В поисках Парижа, или Вечное возвращение | страница 75



И духовой с медью оркестр, и портреты в вестибюле. Страшно, неужели я потерялся?

Это последняя запись, сделанная в путешествии.

Нет, я не хотел остаться в милой Франции. Но и домой мне было страшно возвращаться – только теперь я понял, как и где живу. Я закрылся в каюте, спустил штору и вышел на палубу, когда берега уже не было видно.

«Пушкин» был огромен, пуст, казался заброшенным. Многие – и лучшие – из его команды ушли на новый флагман «Лермонтов», теплоход стал полумертвым. Пассажиры, казавшиеся совсем редкими на огромном судне, были сильно озабочены едой. У шведского стола в ресторане неизменно возникала маленькая давка, а на прощальном коктейле жадные туристы чуть не подрались.

За несколько часов до прихода в последний порт – немецкий Бремерхафен – началась невиданная качка. Тарелки соскальзывали со столов, пассажиры позеленели. Официантка объяснила: выключили стабилизаторы, которые защищают от качки, но замедляют ход. Команда шедшего из Монреаля теплохода торопилась прийти в Бремерхафен на несколько часов раньше срока – именно там был самый дешевый shopping, ради которого хранили валюту, накопленную за весь рейс.

В Бремерхафене не было слышно немецкой речи. Морячки перекликались через улицу: «Вась, почем брал колготки?» В магазинах даже немножко увеличили цены. Так я прощался с заграницей.


В Ленинграде на борт поднялись пограничники и расселись за столики в ресторане для проверки документов. Я достался пожилому, интеллигентного вида и манер человеку в капитанских погонах. Ни возрастом, ни повадками скромному своему чину он не соответствовал, беседовал обходительно и, поставив штамп, сказал странное: «Хорошо бы с вами чашечку кофе как-нибудь выпить». Впрочем, ожидая у стойки таможни, я увидел своего капитана в центре огромного круглого прилавка, за которым шел досмотр – ему показывали книги и пластинки. Вероятно, он был высоких чинов экспертом из Большого дома и для каких-то высших целей его закамуфлировали под пограничника. Унылый липкий ужас возвращался. Впрочем, чиновник из ОВИРа, отдавая мне внутренний паспорт, любезно меня похвалил за то, что я не привез много чемоданов. Там уже всё знали.

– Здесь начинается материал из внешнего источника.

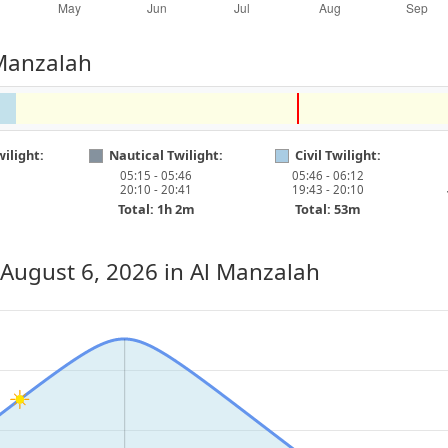
 Manzalah
ilight:
Nautical Twilight:
Civil Twilight:
05:15 - 05:46
05:46 - 06:12
20:10 - 20:41
19:43 - 20:10
Total: 1h 2m
Total: 53m
 August 6, 2026
in Al Manzalah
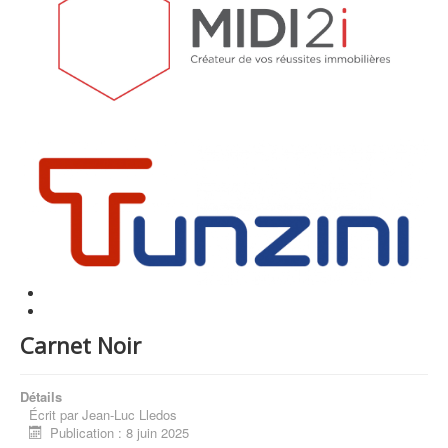
Carnet Noir
Détails
Écrit par
Jean-Luc Lledos
Publication : 8 juin 2025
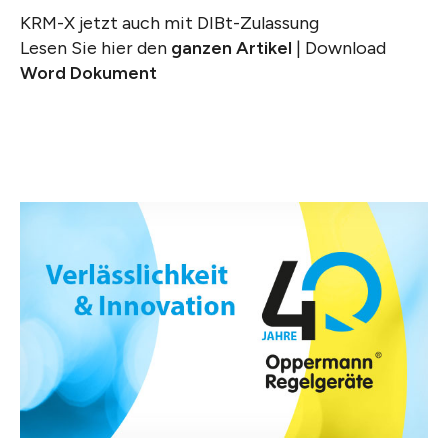
KRM-X jetzt auch mit DIBt-Zulassung
Lesen Sie hier den
ganzen Artikel
| Download
Word Dokument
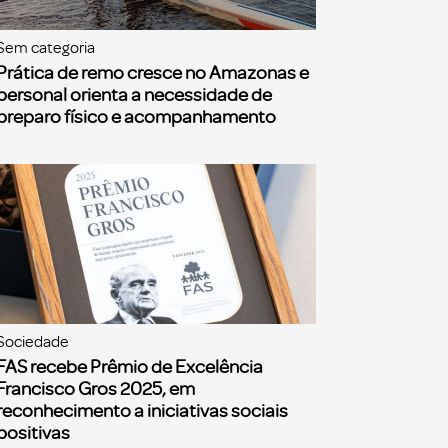
Sem categoria
Prática de remo cresce no Amazonas e
personal orienta a necessidade de
preparo físico e acompanhamento
Sociedade
FAS recebe Prêmio de Excelência
Francisco Gros 2025, em
reconhecimento a iniciativas sociais
positivas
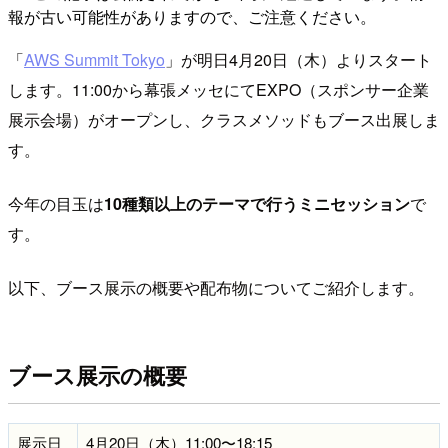
報が古い可能性がありますので、ご注意ください。
「
AWS Summit Tokyo
」が明日4月20日（木）よりスタート
します。11:00から幕張メッセにてEXPO（スポンサー企業
展示会場）がオープンし、クラスメソッドもブース出展しま
す。
今年の目玉は
10種類以上のテーマで行うミニセッション
で
す。
以下、ブース展示の概要や配布物についてご紹介します。
ブース展示の概要
展示日
4月20日（木）11:00〜18:15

Среди сделанных в Париже фотографий особенно красноречивы две. На одной я снят в Люксембургском саду в первый день приезда. Самодовольный, пухлый господинчик, допущенный в Париж. На другой, в том же пиджаке, месяц спустя. Осунувшийся, словно обгоревший, растерянный и несчастный, потерявший не то что самодовольство – последние крохи покоя.